The grievances or discrepancies reported by provider of information with respect to processing of personal information shall be addressed in a time bound manner by the designated ‘Grievance Officer ’. Customers can write to us at grievance@ratnaafin.com or reach out to us on our registered address at 201-202, Shilp Aperia, Near Landmark Hotel, Iscon-Ambli Road, Ahmedabad – 380052, Gujarat.
Grievance Officer Details: Mr. Bhavesh Patel
Registered Address: 201-202, Shilp Aperia, Near Landmark Hotel, Iscon-Ambli Road, Ahmedabad –
380052, Gujarat
Email: grievance@ratnaafin.com
RCPL’s website and services may contain links to third party services, and give the user the ability to access such third-party websites, products, and services.

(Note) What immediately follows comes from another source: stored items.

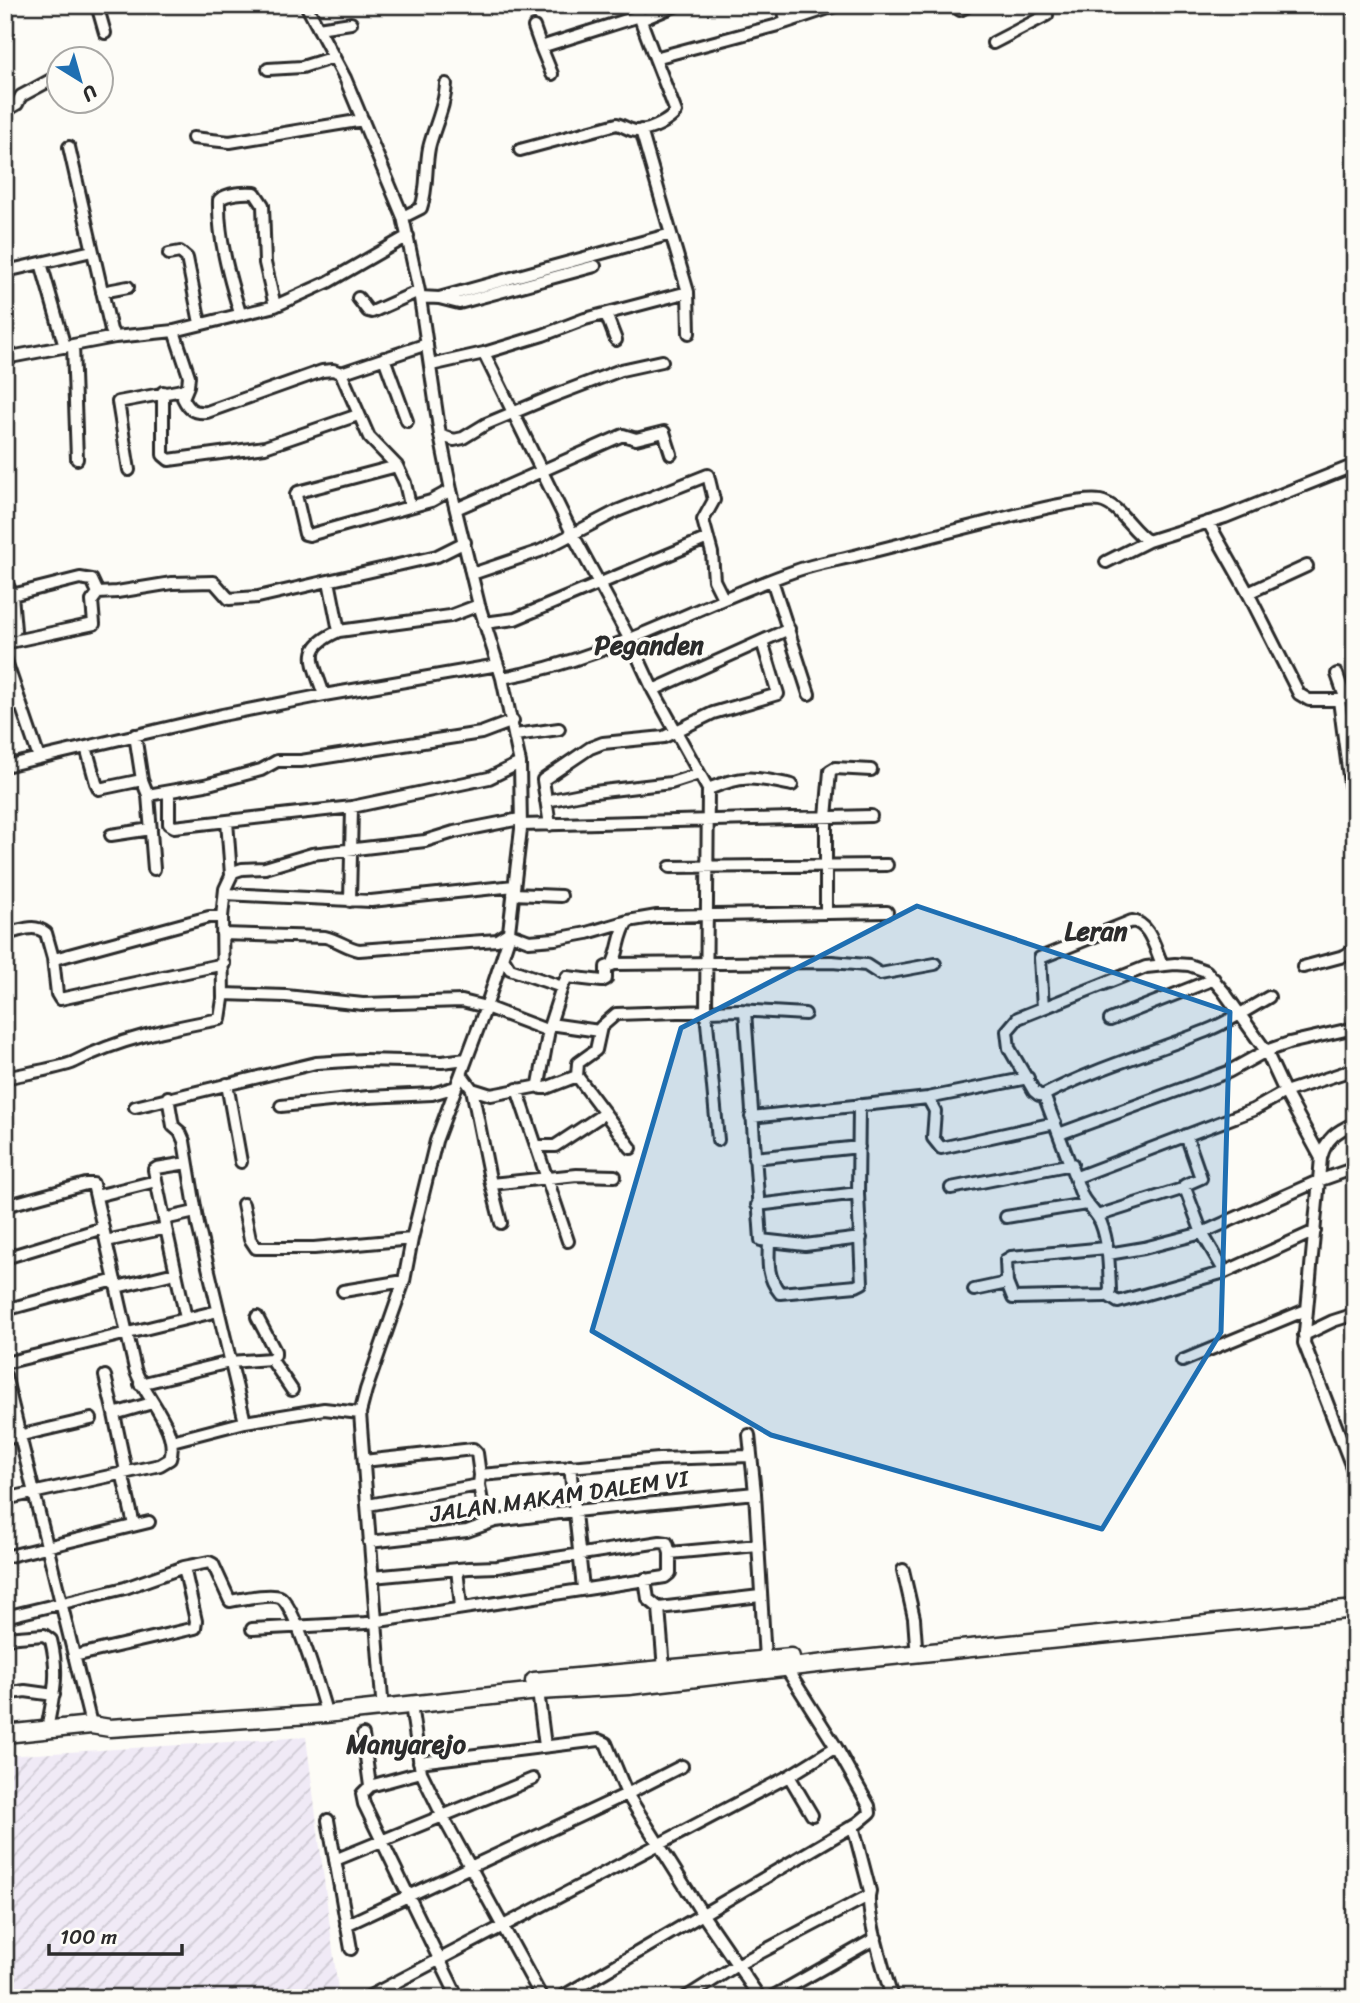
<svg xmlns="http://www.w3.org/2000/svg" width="1360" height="2003" font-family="Sriracha,sans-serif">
<defs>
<pattern id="industrial-furrows" width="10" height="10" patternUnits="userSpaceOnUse" patternTransform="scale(1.75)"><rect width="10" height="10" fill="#f0eaf6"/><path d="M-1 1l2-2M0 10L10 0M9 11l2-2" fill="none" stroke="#cec9d3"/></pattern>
</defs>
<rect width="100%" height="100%" fill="#fdfcf7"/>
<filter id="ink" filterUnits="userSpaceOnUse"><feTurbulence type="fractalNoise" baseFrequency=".0143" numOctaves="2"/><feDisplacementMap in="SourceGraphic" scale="14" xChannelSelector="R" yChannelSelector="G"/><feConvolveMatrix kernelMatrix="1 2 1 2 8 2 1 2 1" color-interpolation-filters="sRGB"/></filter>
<g filter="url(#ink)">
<path fill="url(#industrial-furrows)" d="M 306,1737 L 339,1998 L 5,1998 L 5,1756 Z"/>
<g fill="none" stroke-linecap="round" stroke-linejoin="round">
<defs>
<path id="minor" d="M 97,5 L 105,33
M 306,5 L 345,78 L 403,217 L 419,291 L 440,435 L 451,490 L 479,605 L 502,678 L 520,763 L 521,829 L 508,940 L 486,1007 L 436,1141 L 412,1239 L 404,1281 L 366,1390 L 360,1413 L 382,1699
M 635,5 L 655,58
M 782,5 L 787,22
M 960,10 L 969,5
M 641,20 L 677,5
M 534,27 L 541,47
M 318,28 L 351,23
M 993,43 L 1047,15 L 1043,5
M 268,69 L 302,67 L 334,57
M 552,74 L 541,47 L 639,16
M 5,111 L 17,104 L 21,96 L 60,75
M 641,130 L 671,234
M 193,138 L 230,142 L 363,120
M 69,147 L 111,330 L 115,337 L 174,331 L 275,306 L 328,282 L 408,236
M 520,150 L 617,124 C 625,126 630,132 639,131 C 652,130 669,121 676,112 L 655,58 L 778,25 L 838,5
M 403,217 L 421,208 C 428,188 425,169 429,148 C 434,127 445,107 446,84
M 169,254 L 180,252 L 187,258 L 200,323
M 41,263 L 65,347
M 5,268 L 15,269 L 92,251
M 102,292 L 128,287
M 420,297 L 439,298 L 671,234 L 688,292 L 689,333
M 358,298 L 368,311 L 372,312 L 419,291
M 439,298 L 459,303 L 595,266
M 240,313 C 229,277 218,238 219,200 C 227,193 245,192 255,193 L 263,205 L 265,263 L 275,306
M 606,314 L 616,340
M 73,345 L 77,459
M 484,353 L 573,535 L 630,640 L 653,690 L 708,789 L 706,1012 L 718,1140
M 5,358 L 115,337
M 384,358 L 407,421
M 431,365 L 484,353 L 543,335 L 585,319 L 688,292
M 341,373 L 427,344
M 188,386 L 183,398 C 189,410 193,413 207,412 L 322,371 L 333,370 L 341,373 L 369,437 L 397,466 L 405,483 L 410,505
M 163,392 L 163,455 L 169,460 L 265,447 L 358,415
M 440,435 L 454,440 L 463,438 L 486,424 L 553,396 L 621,370 L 662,361
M 397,466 L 298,492 L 296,495 L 305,534 L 309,535 L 431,501 L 451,490
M 129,470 L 118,402 L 182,390 L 188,386 L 189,376 L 174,331
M 456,509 L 623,435 L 636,439 L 664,432 L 671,454
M 1208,522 L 1248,593 L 1299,694 L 1309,700 L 1339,700 L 1350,784 L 1355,806
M 1106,562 L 1148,541
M 470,569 L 475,573 L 540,551 L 617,511 L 708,475 L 714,500 L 703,520 L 712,553 L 714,580 L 723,598
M 5,579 L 12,595 L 15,630
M 772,580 L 809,694
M 329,581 L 339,631
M 1248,593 L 1307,566
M 12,595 L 80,578 L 92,580 L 98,593
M 484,623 L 515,619 L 708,538
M 762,641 L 789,629
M 5,643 L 94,624 L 92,601 L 98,593 L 117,592 L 172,583 L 214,582 L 229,599 L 258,597 L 437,556 L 465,542
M 5,658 L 39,758
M 1337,674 L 1345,697
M 502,678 C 606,660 697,605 795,571 C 817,563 840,560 862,554 C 907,543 951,531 996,520 C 1016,515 1082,497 1100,501 C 1120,505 1131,531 1148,541 L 1225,517 L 1355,465
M 324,695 C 313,661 300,648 339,631 L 450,616 L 479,605
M 5,708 L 20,704
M 135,735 L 142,780 L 148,795 L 154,869
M 515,735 L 559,729
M 86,747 L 96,783 L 99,789 L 142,780
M 5,766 L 222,715 L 324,695 L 498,665
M 708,789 C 745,774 754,777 792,785
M 169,792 L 169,824 L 174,827 L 352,807 L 489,778 L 520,763
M 148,795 L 205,785 L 261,770 L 277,761 L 301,761 L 481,733 L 513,721
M 546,801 L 586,793 L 671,783 L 699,774
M 227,821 L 231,875
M 521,825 L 871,816
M 550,825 L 543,780 L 590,748 L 603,743 L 664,737 L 713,713 L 778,694 L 762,641 L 653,690
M 111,835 L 151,829
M 670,867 L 887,865
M 225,894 L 371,901 L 514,886
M 513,894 L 561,896
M 350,901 L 352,807
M 826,913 L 826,817 L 830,771 L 835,768 L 871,770
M 13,932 C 25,929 35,924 46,933 L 53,958 L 58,958 L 209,917 L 222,917
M 222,934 L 325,937 C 338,940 347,948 359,950 L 497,940 L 508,933 L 529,941 L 555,939 L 587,933 L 628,921 L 657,916 L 887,912
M 53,958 L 57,994 L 60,999 L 224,964
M 503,958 L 510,969 L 562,987 L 567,977 L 602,981 L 606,979 L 606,967 L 612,965 C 620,951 618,935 628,921
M 613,964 L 832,962 L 866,965 L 880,974 L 935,964
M 1303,967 L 1344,956 L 1355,950
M 562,987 L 550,1024 L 539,1084 L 541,1088 L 546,1088 L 577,1076
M 223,994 L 286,996 L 363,1004 L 462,1001 L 486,1007 L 549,1031
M 1043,1008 L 1040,958 L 1132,921 C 1150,923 1155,949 1162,964
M 745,1011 L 761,1240 L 805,1245 L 861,1238
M 1110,1020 L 1214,979
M 550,1024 L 599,1031
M 461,1074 L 472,1089 L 491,1095 L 539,1086
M 5,1078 C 22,1074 61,1068 74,1062 C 118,1039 172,1028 220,1019 L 223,999 L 222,917 L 225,889 L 233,872 L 242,869 L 265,868 L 312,854 L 425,841 L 454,832 L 520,819
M 227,1084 L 241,1162
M 472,1089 L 491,1184
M 517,1089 L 568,1241
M 1044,1095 C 1096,1068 1153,1052 1206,1031 C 1229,1022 1248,1009 1269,997
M 168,1097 L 173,1126 L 180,1132 L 184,1141 L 198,1225 L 245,1422 L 324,1409 L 360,1413
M 928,1098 L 935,1111 L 933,1138 L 941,1148 L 1055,1123
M 281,1106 L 368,1097 L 432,1094 L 456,1087
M 135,1107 L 316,1063 L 363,1060 L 442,1062 L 466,1059
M 751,1117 L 928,1098 L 1028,1078
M 1355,1123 C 1337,1131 1326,1138 1321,1158 L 1304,1343 L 1355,1475
M 1059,1134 L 1228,1072 L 1266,1051 L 1289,1043 L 1350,1029 L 1355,1033
M 1186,1135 L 1201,1178 L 1185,1185 L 1185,1188 L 1202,1233 L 1225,1272
M 536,1146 L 555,1146 L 605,1113
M 631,1148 L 577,1076 L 578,1063 L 596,1050 L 601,1027 L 616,1014 L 739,1010 L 805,1014
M 754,1158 L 859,1147
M 1077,1177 L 1253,1110 L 1285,1092 L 1321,1158
M 951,1188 L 1072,1164
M 96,1196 L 156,1181
M 243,1204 L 250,1239 L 256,1248 L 314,1248 L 412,1239
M 757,1205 L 858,1193
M 5,1206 L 86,1184 L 93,1184 L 135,1369 C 144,1397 180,1429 170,1459 L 160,1465 L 5,1499
M 1097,1216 L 1185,1188
M 1006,1217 L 1086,1204
M 164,1219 L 195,1212
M 501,1223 L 491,1184 L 577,1175 L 615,1176
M 166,1228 L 186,1318
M 106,1241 L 166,1228 L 154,1170 L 157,1168 L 187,1163
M 769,1243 C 768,1263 767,1277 780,1293 L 856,1286 L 862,1283 L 858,1193 L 859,1105
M 1108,1254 L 1144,1248 L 1202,1233 L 1318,1181 L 1355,1168
M 5,1258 L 103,1228
M 1007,1283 L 1013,1298 L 1105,1296 L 1108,1294 L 1110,1290 C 1109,1268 1109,1243 1101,1223 C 1097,1213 1087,1206 1082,1196 L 1044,1095 L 1039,1095 L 1034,1091 L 1009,1048 L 1007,1031 L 1018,1018 L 1146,967 L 1175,964 L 1189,965 L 1206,971 L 1224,992 L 1266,1051 L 1285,1092 L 1355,1069
M 117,1287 L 175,1273
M 974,1290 L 1007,1283 L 1006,1260 L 1011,1257 L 1106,1248
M 343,1291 L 404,1281
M 1107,1295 L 1118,1302 L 1225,1272 L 1315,1231
M 5,1310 L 115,1280
M 257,1317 L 275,1351 L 275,1355 L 271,1359 L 292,1390
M 1304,1335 L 1333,1321 L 1355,1314
M 1182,1361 L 1306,1310
M 5,1363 L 218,1311
M 5,1375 L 90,1720
M 105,1376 L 114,1414
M 140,1384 L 230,1362 L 271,1359
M 749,1435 L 755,1493 L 765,1659
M 5,1439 L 91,1419
M 172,1441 L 245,1422
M 364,1461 L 473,1449 L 477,1453 L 480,1475
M 570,1466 L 583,1588
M 126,1471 L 114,1414 L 152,1403
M 122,1472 L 134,1525
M 479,1485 L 486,1524
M 368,1505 L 479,1485 L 480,1475 L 492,1474 L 659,1459 L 750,1456
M 369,1542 L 467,1531 L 495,1521 L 575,1511 L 755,1493
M 670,1553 L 758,1545
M 5,1557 L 149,1522
M 457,1569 L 461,1607
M 903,1570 L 914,1618 L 916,1645
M 645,1579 L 648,1599 L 659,1608 L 760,1596
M 659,1608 L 664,1669
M 5,1617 L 125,1588 L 184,1567 L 209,1562 L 213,1564 L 230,1601 C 242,1599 270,1593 280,1597 C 294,1603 319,1688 324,1705
M 252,1629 L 366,1623 L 665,1577 L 670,1573 L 670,1553 L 667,1543 L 660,1542 L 497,1567 L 469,1568 L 372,1577
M 5,1638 L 44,1635 L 51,1640 C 59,1672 54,1693 48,1724
M 74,1656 L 195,1628 L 196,1621 L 184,1567
M 538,1691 L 545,1746
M 5,1694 L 25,1691 L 54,1695
M 411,1705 L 421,1772 L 443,1817 L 542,1998
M 363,1735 L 370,1786
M 419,1762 L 599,1740 L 606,1743 L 627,1794 L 703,1915 L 760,1998
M 421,1772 L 370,1786 L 362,1794 L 364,1804 L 458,1998
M 789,1776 L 812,1815
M 328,1820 L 351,1949
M 853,1826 L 870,1891 C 864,1910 886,1976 892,1998
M 335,1860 L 533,1779
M 346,1925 L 627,1794 L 682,1766
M 366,1998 L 789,1776 L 836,1747
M 560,1998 L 858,1823 L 870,1813 L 869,1806 L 836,1747 L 786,1668
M 685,1998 L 737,1965 L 868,1896
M 770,1998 L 876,1938"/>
<path id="major" d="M 1352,5 L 1355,8"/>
<path id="highway" d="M 534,1681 L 791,1657
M 5,1734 L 91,1725 L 110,1728 L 325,1714 L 538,1691 L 629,1686 L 843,1661 L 1355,1609"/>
</defs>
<use href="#minor" stroke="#2b2b2b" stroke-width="16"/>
<use href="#major" stroke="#2b2b2b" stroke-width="19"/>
<use href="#highway" stroke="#2b2b2b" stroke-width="21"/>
<use href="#minor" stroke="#fdfcf7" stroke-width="10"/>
<use href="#major" stroke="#fdfcf7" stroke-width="14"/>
<use href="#highway" stroke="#fdfcf7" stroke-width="16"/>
</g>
</g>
<path fill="#1f6fb2" fill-opacity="0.2" stroke="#1f6fb2" stroke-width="5" stroke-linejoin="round" d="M 917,906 L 1230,1012 L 1221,1332 L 1102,1529 L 771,1435 L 592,1331 L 681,1028 Z"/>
<g text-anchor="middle" stroke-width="7" stroke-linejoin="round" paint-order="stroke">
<g font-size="23" fill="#2b2b2b" stroke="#fdfcf7">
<text transform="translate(559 1496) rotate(-8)" y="8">JALAN MAKAM DALEM VI</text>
</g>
<g font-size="26" font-weight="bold" fill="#2b2b2b" stroke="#fdfcf7">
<text x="649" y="654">Peganden</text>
<text x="1096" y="940">Leran</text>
<text x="406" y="1753">Manyarejo</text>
</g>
</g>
<rect width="1360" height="2003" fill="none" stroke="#fdfcf7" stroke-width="28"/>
<rect x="14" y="14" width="1332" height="1975" fill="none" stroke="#2b2b2b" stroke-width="2.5" filter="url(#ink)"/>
<g transform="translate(80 80) rotate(143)"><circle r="33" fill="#fdfcf7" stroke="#a9a8a5" stroke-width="2"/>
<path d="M0-5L12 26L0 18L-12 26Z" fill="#1f6fb2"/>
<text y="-10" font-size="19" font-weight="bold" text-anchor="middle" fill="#2b2b2b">U</text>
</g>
<path d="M49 1944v10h133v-10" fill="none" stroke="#2b2b2b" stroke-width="3.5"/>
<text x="60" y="1944" font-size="21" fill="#2b2b2b" stroke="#fdfcf7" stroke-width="5" paint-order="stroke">100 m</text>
</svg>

Customer / borrower to proceed to use such third party website or service at r own risk. RCPL will not be held liable for any outcome or harm arising as a result of such use of such third party websites or services. Please read the privacy policies of any third party before proceeding to use their websites, products, or services.
RCPL may periodically revise or update this Data Privacy Policy. Continued use of RCPL’s website and / or services after the effective date of the Data Privacy Policy means that the user accepts the revised Data Privacy Policy. If the user does not agree with any such revised terms, please refrain from using RCPL’s website and / or services.